Rourke waited for the conversation to end, and for the bootlegger to cross the sidewalk toward his car, and then he did what that old drunken sergeant had done with him a moment ago—he planted himself in the way.

Only this time the contest was more even. Casey Maguire boxed daily at the New Orleans Athletic Club; his body was quick and lean and braided with muscle. He wasn’t nearly as tall as Rourke, though, and he had to tilt back on his heels and lift his head to meet Rourke’s eyes.

“Good mornin’, Day,” he said. A small smile played around his wide mouth, as if he knew where this was going and was merely amused by it. “It’s been a while since we’ve spoken. I hope I’m finding you well.”

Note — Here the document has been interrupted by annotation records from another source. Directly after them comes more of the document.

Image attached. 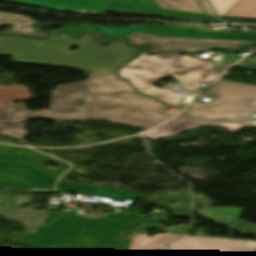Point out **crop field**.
Segmentation results:
<instances>
[{
    "label": "crop field",
    "mask_w": 256,
    "mask_h": 256,
    "mask_svg": "<svg viewBox=\"0 0 256 256\" xmlns=\"http://www.w3.org/2000/svg\"><path fill=\"white\" fill-rule=\"evenodd\" d=\"M0 160L2 161H10V162H19V163H29L32 164L56 177H60L64 171L70 167L65 163H62L58 160L50 158L46 155L38 153L29 148H20V147H12L6 145H0ZM46 160H51L55 163L62 165L57 172L49 170L42 166V162Z\"/></svg>",
    "instance_id": "crop-field-13"
},
{
    "label": "crop field",
    "mask_w": 256,
    "mask_h": 256,
    "mask_svg": "<svg viewBox=\"0 0 256 256\" xmlns=\"http://www.w3.org/2000/svg\"><path fill=\"white\" fill-rule=\"evenodd\" d=\"M65 10L103 11L108 0H4ZM159 8L151 0H115Z\"/></svg>",
    "instance_id": "crop-field-12"
},
{
    "label": "crop field",
    "mask_w": 256,
    "mask_h": 256,
    "mask_svg": "<svg viewBox=\"0 0 256 256\" xmlns=\"http://www.w3.org/2000/svg\"><path fill=\"white\" fill-rule=\"evenodd\" d=\"M208 90L214 100L205 104L192 103L187 113L209 120H238L256 113V86L219 81Z\"/></svg>",
    "instance_id": "crop-field-5"
},
{
    "label": "crop field",
    "mask_w": 256,
    "mask_h": 256,
    "mask_svg": "<svg viewBox=\"0 0 256 256\" xmlns=\"http://www.w3.org/2000/svg\"><path fill=\"white\" fill-rule=\"evenodd\" d=\"M201 2L203 4L204 8L206 9V11L208 12V14L215 16V14H214L213 10L211 9V7H210L209 3L207 2V0H201Z\"/></svg>",
    "instance_id": "crop-field-22"
},
{
    "label": "crop field",
    "mask_w": 256,
    "mask_h": 256,
    "mask_svg": "<svg viewBox=\"0 0 256 256\" xmlns=\"http://www.w3.org/2000/svg\"><path fill=\"white\" fill-rule=\"evenodd\" d=\"M130 43L133 45H141L143 43H157V48H152L150 52L168 51V50H183L189 52L205 51L212 46L234 49L245 44L252 43L251 41H228V40H203V39H180V38H165L147 34L134 32L127 36Z\"/></svg>",
    "instance_id": "crop-field-8"
},
{
    "label": "crop field",
    "mask_w": 256,
    "mask_h": 256,
    "mask_svg": "<svg viewBox=\"0 0 256 256\" xmlns=\"http://www.w3.org/2000/svg\"><path fill=\"white\" fill-rule=\"evenodd\" d=\"M221 224L238 218L241 209L236 207H217L209 210L196 211Z\"/></svg>",
    "instance_id": "crop-field-18"
},
{
    "label": "crop field",
    "mask_w": 256,
    "mask_h": 256,
    "mask_svg": "<svg viewBox=\"0 0 256 256\" xmlns=\"http://www.w3.org/2000/svg\"><path fill=\"white\" fill-rule=\"evenodd\" d=\"M57 191L64 190L89 195L105 196L115 200L133 199L138 197H144L136 194L124 193L115 188H104V187H91V186H79L66 182L59 181Z\"/></svg>",
    "instance_id": "crop-field-16"
},
{
    "label": "crop field",
    "mask_w": 256,
    "mask_h": 256,
    "mask_svg": "<svg viewBox=\"0 0 256 256\" xmlns=\"http://www.w3.org/2000/svg\"><path fill=\"white\" fill-rule=\"evenodd\" d=\"M49 111L29 112L25 104L0 107V134L19 138L29 132L25 131L20 120L44 117Z\"/></svg>",
    "instance_id": "crop-field-11"
},
{
    "label": "crop field",
    "mask_w": 256,
    "mask_h": 256,
    "mask_svg": "<svg viewBox=\"0 0 256 256\" xmlns=\"http://www.w3.org/2000/svg\"><path fill=\"white\" fill-rule=\"evenodd\" d=\"M73 45L80 49L68 51ZM0 55L13 56L17 63L116 73L133 56V47L86 33L76 40L52 36L48 42L0 36Z\"/></svg>",
    "instance_id": "crop-field-3"
},
{
    "label": "crop field",
    "mask_w": 256,
    "mask_h": 256,
    "mask_svg": "<svg viewBox=\"0 0 256 256\" xmlns=\"http://www.w3.org/2000/svg\"><path fill=\"white\" fill-rule=\"evenodd\" d=\"M134 31L147 34L181 37V38H203V39H228V40H256V34H224V33H202L196 30L176 29L161 26H124V27H93L92 32H104L103 38L112 40L117 36H127Z\"/></svg>",
    "instance_id": "crop-field-7"
},
{
    "label": "crop field",
    "mask_w": 256,
    "mask_h": 256,
    "mask_svg": "<svg viewBox=\"0 0 256 256\" xmlns=\"http://www.w3.org/2000/svg\"><path fill=\"white\" fill-rule=\"evenodd\" d=\"M56 181L33 166L0 162V185L51 191Z\"/></svg>",
    "instance_id": "crop-field-9"
},
{
    "label": "crop field",
    "mask_w": 256,
    "mask_h": 256,
    "mask_svg": "<svg viewBox=\"0 0 256 256\" xmlns=\"http://www.w3.org/2000/svg\"><path fill=\"white\" fill-rule=\"evenodd\" d=\"M69 256H92V255H86V254H81V253H74L72 255Z\"/></svg>",
    "instance_id": "crop-field-23"
},
{
    "label": "crop field",
    "mask_w": 256,
    "mask_h": 256,
    "mask_svg": "<svg viewBox=\"0 0 256 256\" xmlns=\"http://www.w3.org/2000/svg\"><path fill=\"white\" fill-rule=\"evenodd\" d=\"M176 234H155L154 237H148L147 234L136 235L131 243L127 256H153V248L167 250L165 244L180 237ZM167 245V244H166Z\"/></svg>",
    "instance_id": "crop-field-15"
},
{
    "label": "crop field",
    "mask_w": 256,
    "mask_h": 256,
    "mask_svg": "<svg viewBox=\"0 0 256 256\" xmlns=\"http://www.w3.org/2000/svg\"><path fill=\"white\" fill-rule=\"evenodd\" d=\"M201 125L214 126L227 128L231 132H237L243 127H256V120L238 122V123H214L200 120H193L180 114L164 124L158 126L154 130L144 134V137L149 138L153 141L162 138L165 139L169 136L181 134L188 130L194 129Z\"/></svg>",
    "instance_id": "crop-field-10"
},
{
    "label": "crop field",
    "mask_w": 256,
    "mask_h": 256,
    "mask_svg": "<svg viewBox=\"0 0 256 256\" xmlns=\"http://www.w3.org/2000/svg\"><path fill=\"white\" fill-rule=\"evenodd\" d=\"M169 249L174 256H256V242L183 237Z\"/></svg>",
    "instance_id": "crop-field-6"
},
{
    "label": "crop field",
    "mask_w": 256,
    "mask_h": 256,
    "mask_svg": "<svg viewBox=\"0 0 256 256\" xmlns=\"http://www.w3.org/2000/svg\"><path fill=\"white\" fill-rule=\"evenodd\" d=\"M178 53L158 54L150 56L143 54L119 71V75L131 82L138 91L156 97L160 100L177 106L181 96L172 94L175 89L160 90L152 84L166 76L174 77L184 85L180 90L194 93L201 84H210L214 79L223 74L229 66L219 73H214L215 65H222L188 56H178ZM175 71H187V75H173ZM208 76L202 79L201 76ZM148 86L147 90L143 88Z\"/></svg>",
    "instance_id": "crop-field-4"
},
{
    "label": "crop field",
    "mask_w": 256,
    "mask_h": 256,
    "mask_svg": "<svg viewBox=\"0 0 256 256\" xmlns=\"http://www.w3.org/2000/svg\"><path fill=\"white\" fill-rule=\"evenodd\" d=\"M238 0H210L219 16H223Z\"/></svg>",
    "instance_id": "crop-field-21"
},
{
    "label": "crop field",
    "mask_w": 256,
    "mask_h": 256,
    "mask_svg": "<svg viewBox=\"0 0 256 256\" xmlns=\"http://www.w3.org/2000/svg\"><path fill=\"white\" fill-rule=\"evenodd\" d=\"M160 8L175 9L205 14L198 0H152Z\"/></svg>",
    "instance_id": "crop-field-19"
},
{
    "label": "crop field",
    "mask_w": 256,
    "mask_h": 256,
    "mask_svg": "<svg viewBox=\"0 0 256 256\" xmlns=\"http://www.w3.org/2000/svg\"><path fill=\"white\" fill-rule=\"evenodd\" d=\"M67 99L69 102L65 101ZM77 100L85 105H75ZM166 107L137 94L115 74L95 72L84 83L67 84L54 90L50 114L44 118L55 121L102 119L148 130L172 116L164 113Z\"/></svg>",
    "instance_id": "crop-field-1"
},
{
    "label": "crop field",
    "mask_w": 256,
    "mask_h": 256,
    "mask_svg": "<svg viewBox=\"0 0 256 256\" xmlns=\"http://www.w3.org/2000/svg\"><path fill=\"white\" fill-rule=\"evenodd\" d=\"M105 11L125 12V13L138 14V15L159 16V17H169V18L178 17V18H187V19H198V20H218L217 17H212V16H204V15L174 12V11H167V10L154 9V8H146V7H140V6H135V5L121 3V2H114V1H109Z\"/></svg>",
    "instance_id": "crop-field-14"
},
{
    "label": "crop field",
    "mask_w": 256,
    "mask_h": 256,
    "mask_svg": "<svg viewBox=\"0 0 256 256\" xmlns=\"http://www.w3.org/2000/svg\"><path fill=\"white\" fill-rule=\"evenodd\" d=\"M141 212H112L85 218L75 208L49 212L33 232L13 240L39 249L27 256H63L76 251L126 256L131 240H116L125 228H136Z\"/></svg>",
    "instance_id": "crop-field-2"
},
{
    "label": "crop field",
    "mask_w": 256,
    "mask_h": 256,
    "mask_svg": "<svg viewBox=\"0 0 256 256\" xmlns=\"http://www.w3.org/2000/svg\"><path fill=\"white\" fill-rule=\"evenodd\" d=\"M224 17L256 19V0H239Z\"/></svg>",
    "instance_id": "crop-field-20"
},
{
    "label": "crop field",
    "mask_w": 256,
    "mask_h": 256,
    "mask_svg": "<svg viewBox=\"0 0 256 256\" xmlns=\"http://www.w3.org/2000/svg\"><path fill=\"white\" fill-rule=\"evenodd\" d=\"M0 23H10L14 26L5 34H22L31 37H45L46 33L36 31L33 28L34 20L17 14L1 13Z\"/></svg>",
    "instance_id": "crop-field-17"
}]
</instances>
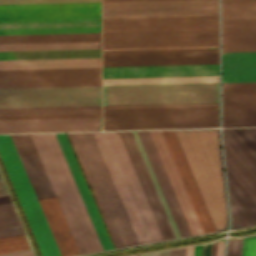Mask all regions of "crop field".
Listing matches in <instances>:
<instances>
[{
	"instance_id": "8a807250",
	"label": "crop field",
	"mask_w": 256,
	"mask_h": 256,
	"mask_svg": "<svg viewBox=\"0 0 256 256\" xmlns=\"http://www.w3.org/2000/svg\"><path fill=\"white\" fill-rule=\"evenodd\" d=\"M92 133L97 142V145L99 147V150L101 152L103 160L106 164V167L108 169V172L110 174L112 182L115 186L117 194L120 198V201L123 205V208L125 210V213L128 217V220L131 224V227L134 231V234L136 236L138 243L142 244V243H148L151 241L153 242V241H159V240H163V239L167 240V239L176 238L173 233V230L171 228V225L168 221L166 213L163 209L161 201L158 197L156 189L153 185L151 177L148 173L146 165L143 161L141 153L138 149L136 141L133 137L132 132L124 131V132H118V133L121 137L123 145L126 149L129 159L132 163L134 171H135L137 178L140 182L142 190L145 194V197L148 201V204L150 206V209L153 213V216L156 220V223L159 227V230L161 232L163 239L160 235L158 227H157L155 220L152 216V213L149 209L147 201H146L144 194L141 190L139 182L136 178V175L133 171V168H132L131 163L128 159V156L125 152V149L122 145V142L120 140L118 133L117 132H106L107 137L110 141L112 149H113L115 156L118 160L120 168H121L123 175L126 179L128 187L131 191V194H132L133 199L136 203V206L139 210V213L141 215V218L144 222V225L147 229V232L149 234L151 241L148 237L146 229H145L143 222L140 218L138 210L135 206V203L132 199L130 191L127 187L125 179L122 175V172L119 168V165L117 163V160L114 156V153L111 149V146L109 144V141H108L105 133L104 132H92Z\"/></svg>"
},
{
	"instance_id": "ac0d7876",
	"label": "crop field",
	"mask_w": 256,
	"mask_h": 256,
	"mask_svg": "<svg viewBox=\"0 0 256 256\" xmlns=\"http://www.w3.org/2000/svg\"><path fill=\"white\" fill-rule=\"evenodd\" d=\"M0 159L41 256L79 254L55 196H34L8 135H0Z\"/></svg>"
},
{
	"instance_id": "34b2d1b8",
	"label": "crop field",
	"mask_w": 256,
	"mask_h": 256,
	"mask_svg": "<svg viewBox=\"0 0 256 256\" xmlns=\"http://www.w3.org/2000/svg\"><path fill=\"white\" fill-rule=\"evenodd\" d=\"M216 231L228 214L219 129L174 130Z\"/></svg>"
},
{
	"instance_id": "412701ff",
	"label": "crop field",
	"mask_w": 256,
	"mask_h": 256,
	"mask_svg": "<svg viewBox=\"0 0 256 256\" xmlns=\"http://www.w3.org/2000/svg\"><path fill=\"white\" fill-rule=\"evenodd\" d=\"M80 254L103 250L54 134H30Z\"/></svg>"
},
{
	"instance_id": "f4fd0767",
	"label": "crop field",
	"mask_w": 256,
	"mask_h": 256,
	"mask_svg": "<svg viewBox=\"0 0 256 256\" xmlns=\"http://www.w3.org/2000/svg\"><path fill=\"white\" fill-rule=\"evenodd\" d=\"M116 248L138 244L91 132L68 133Z\"/></svg>"
},
{
	"instance_id": "dd49c442",
	"label": "crop field",
	"mask_w": 256,
	"mask_h": 256,
	"mask_svg": "<svg viewBox=\"0 0 256 256\" xmlns=\"http://www.w3.org/2000/svg\"><path fill=\"white\" fill-rule=\"evenodd\" d=\"M198 106H216V103L123 105L105 106V109ZM217 115L219 127V103ZM199 126H217L216 107L105 110V129Z\"/></svg>"
},
{
	"instance_id": "e52e79f7",
	"label": "crop field",
	"mask_w": 256,
	"mask_h": 256,
	"mask_svg": "<svg viewBox=\"0 0 256 256\" xmlns=\"http://www.w3.org/2000/svg\"><path fill=\"white\" fill-rule=\"evenodd\" d=\"M223 138L243 159V161L256 174V156L235 134L232 129H222ZM224 141V157L226 170L240 184V186L256 202V175ZM227 174L229 204L232 226L231 228L245 227L256 224V203L239 186V184Z\"/></svg>"
},
{
	"instance_id": "d8731c3e",
	"label": "crop field",
	"mask_w": 256,
	"mask_h": 256,
	"mask_svg": "<svg viewBox=\"0 0 256 256\" xmlns=\"http://www.w3.org/2000/svg\"><path fill=\"white\" fill-rule=\"evenodd\" d=\"M219 102L218 83L103 86V105Z\"/></svg>"
},
{
	"instance_id": "5a996713",
	"label": "crop field",
	"mask_w": 256,
	"mask_h": 256,
	"mask_svg": "<svg viewBox=\"0 0 256 256\" xmlns=\"http://www.w3.org/2000/svg\"><path fill=\"white\" fill-rule=\"evenodd\" d=\"M222 52L256 51L255 19H221ZM256 81V52L222 53V82Z\"/></svg>"
},
{
	"instance_id": "3316defc",
	"label": "crop field",
	"mask_w": 256,
	"mask_h": 256,
	"mask_svg": "<svg viewBox=\"0 0 256 256\" xmlns=\"http://www.w3.org/2000/svg\"><path fill=\"white\" fill-rule=\"evenodd\" d=\"M218 82V64L103 67V85Z\"/></svg>"
},
{
	"instance_id": "28ad6ade",
	"label": "crop field",
	"mask_w": 256,
	"mask_h": 256,
	"mask_svg": "<svg viewBox=\"0 0 256 256\" xmlns=\"http://www.w3.org/2000/svg\"><path fill=\"white\" fill-rule=\"evenodd\" d=\"M101 105V86L0 89V108Z\"/></svg>"
},
{
	"instance_id": "d1516ede",
	"label": "crop field",
	"mask_w": 256,
	"mask_h": 256,
	"mask_svg": "<svg viewBox=\"0 0 256 256\" xmlns=\"http://www.w3.org/2000/svg\"><path fill=\"white\" fill-rule=\"evenodd\" d=\"M218 15V0L102 2V18Z\"/></svg>"
},
{
	"instance_id": "22f410ed",
	"label": "crop field",
	"mask_w": 256,
	"mask_h": 256,
	"mask_svg": "<svg viewBox=\"0 0 256 256\" xmlns=\"http://www.w3.org/2000/svg\"><path fill=\"white\" fill-rule=\"evenodd\" d=\"M218 45V30L102 33V48Z\"/></svg>"
},
{
	"instance_id": "cbeb9de0",
	"label": "crop field",
	"mask_w": 256,
	"mask_h": 256,
	"mask_svg": "<svg viewBox=\"0 0 256 256\" xmlns=\"http://www.w3.org/2000/svg\"><path fill=\"white\" fill-rule=\"evenodd\" d=\"M101 68L4 70L0 88L101 85Z\"/></svg>"
},
{
	"instance_id": "5142ce71",
	"label": "crop field",
	"mask_w": 256,
	"mask_h": 256,
	"mask_svg": "<svg viewBox=\"0 0 256 256\" xmlns=\"http://www.w3.org/2000/svg\"><path fill=\"white\" fill-rule=\"evenodd\" d=\"M100 18V2L0 5V21Z\"/></svg>"
},
{
	"instance_id": "d9b57169",
	"label": "crop field",
	"mask_w": 256,
	"mask_h": 256,
	"mask_svg": "<svg viewBox=\"0 0 256 256\" xmlns=\"http://www.w3.org/2000/svg\"><path fill=\"white\" fill-rule=\"evenodd\" d=\"M100 48V33L0 36V51Z\"/></svg>"
},
{
	"instance_id": "733c2abd",
	"label": "crop field",
	"mask_w": 256,
	"mask_h": 256,
	"mask_svg": "<svg viewBox=\"0 0 256 256\" xmlns=\"http://www.w3.org/2000/svg\"><path fill=\"white\" fill-rule=\"evenodd\" d=\"M218 29V16L102 19V32Z\"/></svg>"
},
{
	"instance_id": "4a817a6b",
	"label": "crop field",
	"mask_w": 256,
	"mask_h": 256,
	"mask_svg": "<svg viewBox=\"0 0 256 256\" xmlns=\"http://www.w3.org/2000/svg\"><path fill=\"white\" fill-rule=\"evenodd\" d=\"M256 114V82L222 83V115ZM256 126V115L222 116V127Z\"/></svg>"
},
{
	"instance_id": "bc2a9ffb",
	"label": "crop field",
	"mask_w": 256,
	"mask_h": 256,
	"mask_svg": "<svg viewBox=\"0 0 256 256\" xmlns=\"http://www.w3.org/2000/svg\"><path fill=\"white\" fill-rule=\"evenodd\" d=\"M100 32V19L0 22V35Z\"/></svg>"
},
{
	"instance_id": "214f88e0",
	"label": "crop field",
	"mask_w": 256,
	"mask_h": 256,
	"mask_svg": "<svg viewBox=\"0 0 256 256\" xmlns=\"http://www.w3.org/2000/svg\"><path fill=\"white\" fill-rule=\"evenodd\" d=\"M218 63V52L103 55V66Z\"/></svg>"
},
{
	"instance_id": "92a150f3",
	"label": "crop field",
	"mask_w": 256,
	"mask_h": 256,
	"mask_svg": "<svg viewBox=\"0 0 256 256\" xmlns=\"http://www.w3.org/2000/svg\"><path fill=\"white\" fill-rule=\"evenodd\" d=\"M82 130H100L99 117L0 121V133Z\"/></svg>"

Casey Maguire had worked most of the Irish Channel out of his accent, he’d put polish on his manners and sophistication into his dress, but he hadn’t been able to do anything about his eyes, which were so pale they were nearly colorless, like spit. When you come from a place where you learn early to do mean unto others before they can do it unto you, it shows in your eyes. Maguire could be frightening, even to those who had come from the same place.

When Rourke didn’t say anything, Maguire moved to go around him. Rourke shifted his weight, putting himself in the way again.

Maguire blew a soft sigh out of pursed lips, as if he were mildly exasperated. “If we’re going to dance, Detective, maybe we should be doing it to music.”